I'm working on creating a binary model. I thought everything was working alright, but when I found it weird how often the model was off, but when I tried to adjust the threshold I noticed that nothing changed, so that's when I started to investigate.
I checked my predictedValues of my binary classification and I noticed that most of them were negative.
Here is my model:
public ITransformer TrainCategorialModel(IEnumerable<TrainingCategorial> trainingData)
{
var columnNames = typeof(TrainingCategorial)
.GetProperties()
.Where(property => property.DeclaringType != typeof(TrainingCategorial))

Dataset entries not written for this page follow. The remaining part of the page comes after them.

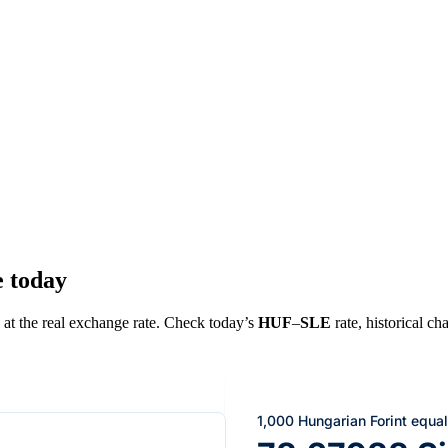
e today
) at the real exchange rate. Check today’s
HUF
–
SLE
rate, historical ch
1,000 Hungarian Forint equa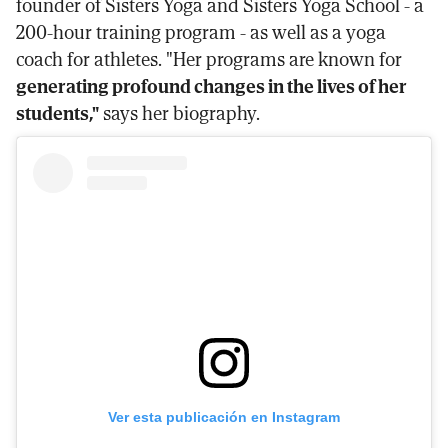
founder of Sisters Yoga and Sisters Yoga School - a
200-hour training program - as well as a yoga
coach for athletes. "Her programs are known for
generating profound changes in the lives of her
students,"
says her biography.
Ver esta publicación en Instagram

.Select(property => property.Name)
.ToArray();
// Check for null values in training data
if (trainingData.Any(item => item == null))
{
throw new ArgumentException("Training data contains null values.");
}
var pipeline = mLContext.Transforms.Concatenate("Features", columnNames)
.Append(mLContext.BinaryClassification.Trainers.SdcaNonCalibrated(labelColumnName: "CHPlabels", featureColumnName: "Features"));
var data = mLContext.Data.LoadFromEnumerable(trainingData);
var model = pipeline.Fit(data);
return model;
}
Where my features are based on the parameter model in another class.
My prediction looks like this:
public List<bool> PredictCategorialModel(ITransformer model, IEnumerable<PredictionCategorial> input)
{
// 4. Transform data
IDataView testingData = mLContext.Data.LoadFromEnumerable(input);
// 5. Predict the new values based on the features.
List<float> predictedValues = mLContext.Data.CreateEnumerable<BinaryPrediction>(
model.Transform(testingData), reuseRowObject: false)
.Select(row => row.LabelPrediction)
.ToList();
// Apply a threshold (e.g., 0.5) to convert scores into boolean predictions
var threshold = 0.3;
List<bool> predictedLabels = predictedValues.Select(LabelPrediction => LabelPrediction > threshold).ToList();
return predictedLabels;
}
I've checked my data and it appears fine. How to fix this?
Update: I think the issue lies in the model, I've tried other ways of creating the predicted boolean, but I get the same errors. I've tried the LightGBM, as I know the model shouldn't be linear, but that created whole new problems (which I also have an unaswered question about). Does anyone know any good ways to check if a model works?